The get_data_home variable looks for the root directory of the fixtures, by accepting a passed in path, or by looking in the environment, finally defaulting to the project fixtures directory. Note that this function creates the directory if it doesn’t exist in order for automatic writes to go through without failing.

The Bunch object in Scikit-Learn is simply a dictionary that exposes dictionary keys as properties so that you can access them with dot notation. This by itself isn’t particularly useful, but let’s look at how the toy datasets are structured:

>>> from sklearn.datasets import load_digits, load_boston
>>> dataset = load_digits()
>>> print dataset.keys()
['images', 'data', 'target_names', 'DESCR', 'target']
>>> print load_boston().keys()
['data', 'feature_names', 'DESCR', 'target']

We can see that the bunch object keeps track of the primary matrix (usually labeled X) in the data attribute and the targets (usually called y) in the target attribute. Moreover, it shows a README with information about the dataset including citations in the DESCR property, as well as other information like names and images. We will create a similar load_data methodology to use in our projects.

Now that we have everything we need stored on disk, we can create a load_data function, which will accept the name of a dataset, and appropriately look it up using the structure above. Moreover, it extracts the data required for a Bunch object including extracting the target value from the first or last columns of the dataset and using the meta.json file for other important information.

import json
import numpy as np

from sklearn.datasets.base import Bunch

def load_data(path, descr=None, target_index=-1):
    """
    Returns a sklearn dataset Bunch which includes several important
    attributes that are used in modeling:

        data: array of shape n_samples * n_features
        target: array of length n_samples
        feature_names: names of the features
        target_names: names of the targets
        filenames: names of the files that were loaded
        DESCR: contents of the readme

    This data therefore has the look and feel of the toy datasets.
    """

    root          = os.path.join(get_data_home(), path)
    filenames     = {
        'meta': os.path.join(root, 'meta.json'),
        'rdme': os.path.join(root, 'README.md'),
        'data': os.path.join(root, 'dataset.txt'),
    }

    target_names  = None
    feature_names = None
    DESCR         = None

    with open(filenames['meta'], 'r') as f:
        meta = json.load(f)
        target_names  = meta['target_names']
        feature_names = meta['feature_names']
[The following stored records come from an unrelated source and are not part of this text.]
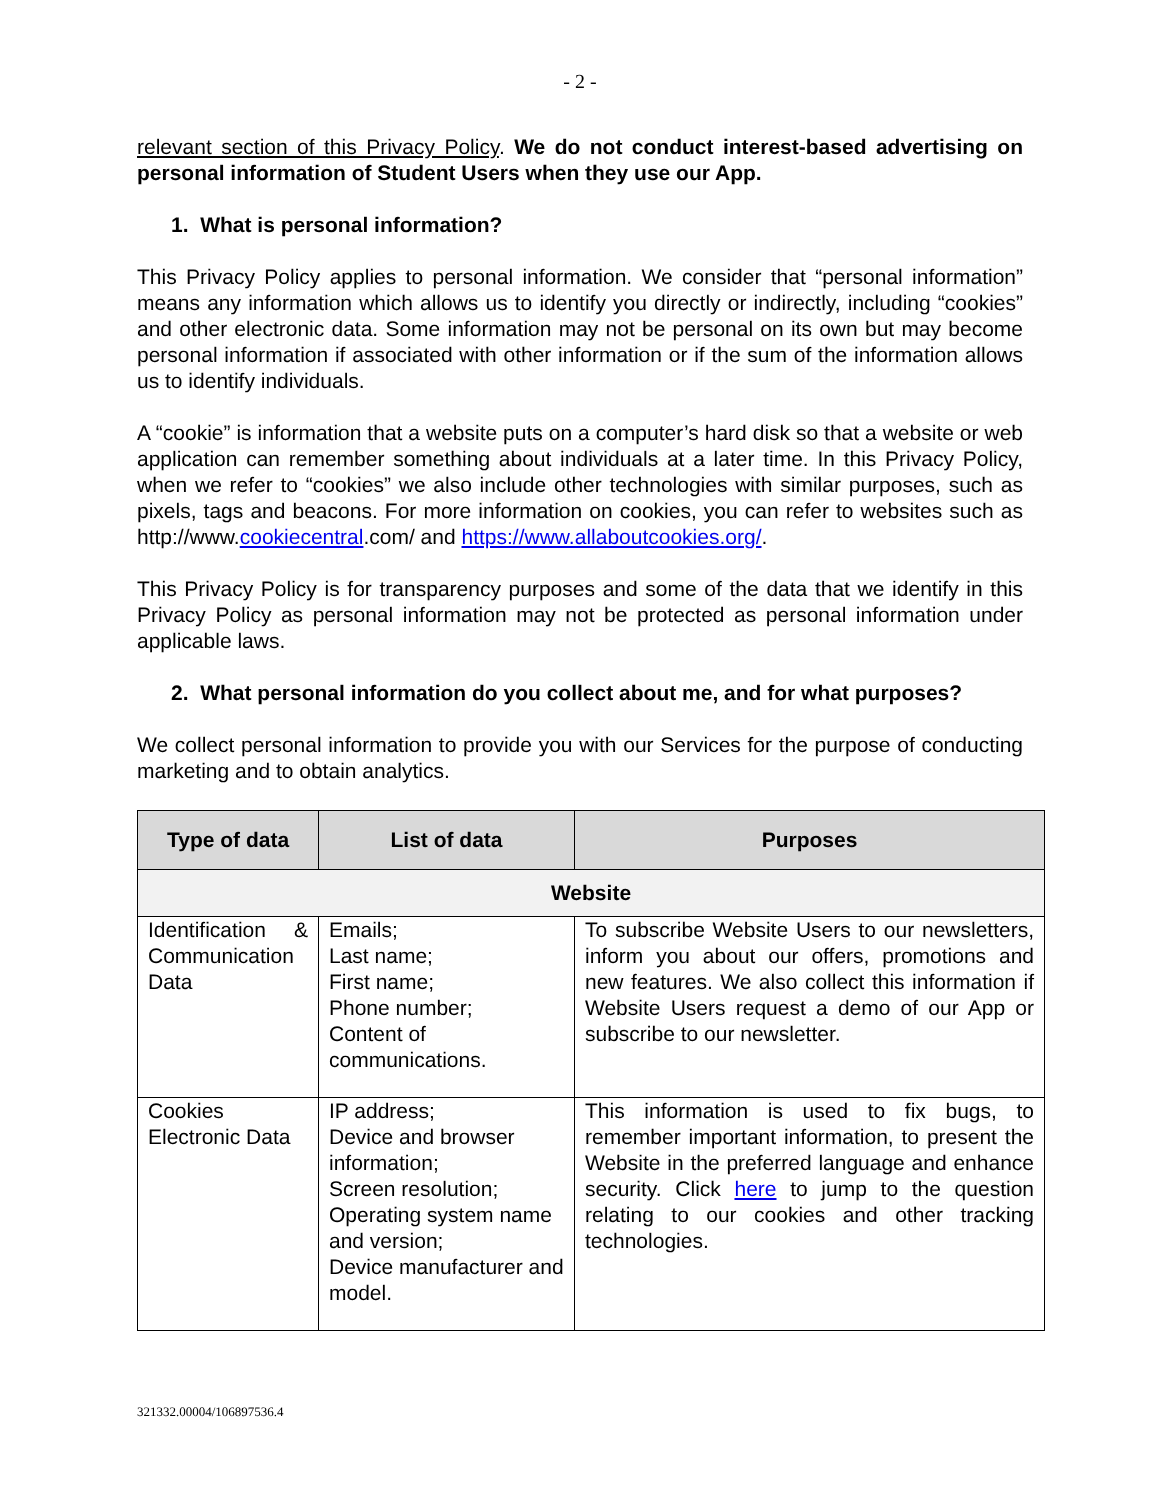- 2 -
relevant section of this Privacy Policy. We do not conduct interest-based advertising on personal information of Student Users when they use our App.
1. What is personal information?
This Privacy Policy applies to personal information. We consider that “personal information” means any information which allows us to identify you directly or indirectly, including “cookies” and other electronic data. Some information may not be personal on its own but may become personal information if associated with other information or if the sum of the information allows us to identify individuals.
A “cookie” is information that a website puts on a computer’s hard disk so that a website or web application can remember something about individuals at a later time. In this Privacy Policy, when we refer to “cookies” we also include other technologies with similar purposes, such as pixels, tags and beacons. For more information on cookies, you can refer to websites such as http://www.cookiecentral.com/ and https://www.allaboutcookies.org/.
This Privacy Policy is for transparency purposes and some of the data that we identify in this Privacy Policy as personal information may not be protected as personal information under applicable laws.
2. What personal information do you collect about me, and for what purposes?
We collect personal information to provide you with our Services for the purpose of conducting marketing and to obtain analytics.
| Type of data | List of data | Purposes |
| --- | --- | --- |
| Website | | |
| Identification & Communication Data | Emails; Last name; First name; Phone number; Content of communications. | To subscribe Website Users to our newsletters, inform you about our offers, promotions and new features. We also collect this information if Website Users request a demo of our App or subscribe to our newsletter. |
| Cookies Electronic Data | IP address; Device and browser information; Screen resolution; Operating system name and version; Device manufacturer and model. | This information is used to fix bugs, to remember important information, to present the Website in the preferred language and enhance security. Click here to jump to the question relating to our cookies and other tracking technologies. |
321332.00004/106897536.4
    with open(filenames['rdme'], 'r') as f:
        DESCR = f.read()

    dataset = np.loadtxt(filenames['data'])
    data    = None
    target  = None

    # Target assumed to be either last or first row
    if target_index == -1:
        data   = dataset[:, 0:-1]
        target = dataset[:, -1]
    elif target_index == 0:
        data   = dataset[:, 1:]
        target = dataset[:, 0]
    else:
        raise ValueError("Target index must be either -1 or 0")

    return Bunch(data=data,
                 target=target,
                 filenames=filenames,
                 target_names=target_names,
                 feature_names=feature_names,
                 DESCR=DESCR)

The primary work of the load_data function is to locate the appropriate files on disk, given a root directory that’s passed in as an argument (if you saved your data in a different directory, you can modify the root to have it look in the right place). The meta data is included with the bunch, and is also used split the train and test datasets into data and target variables appropriately, such that we can pass them correctly to the Scikit-Learn fit and predict estimator methods.

Now we can create named aliases for specific datasets as follows:

def load_energy():
    return load_data('energy')

def load_solar():
    return load_data('solar')

And we have a system that looks and feels exactly like the datasets that Scikit-Learn ships with.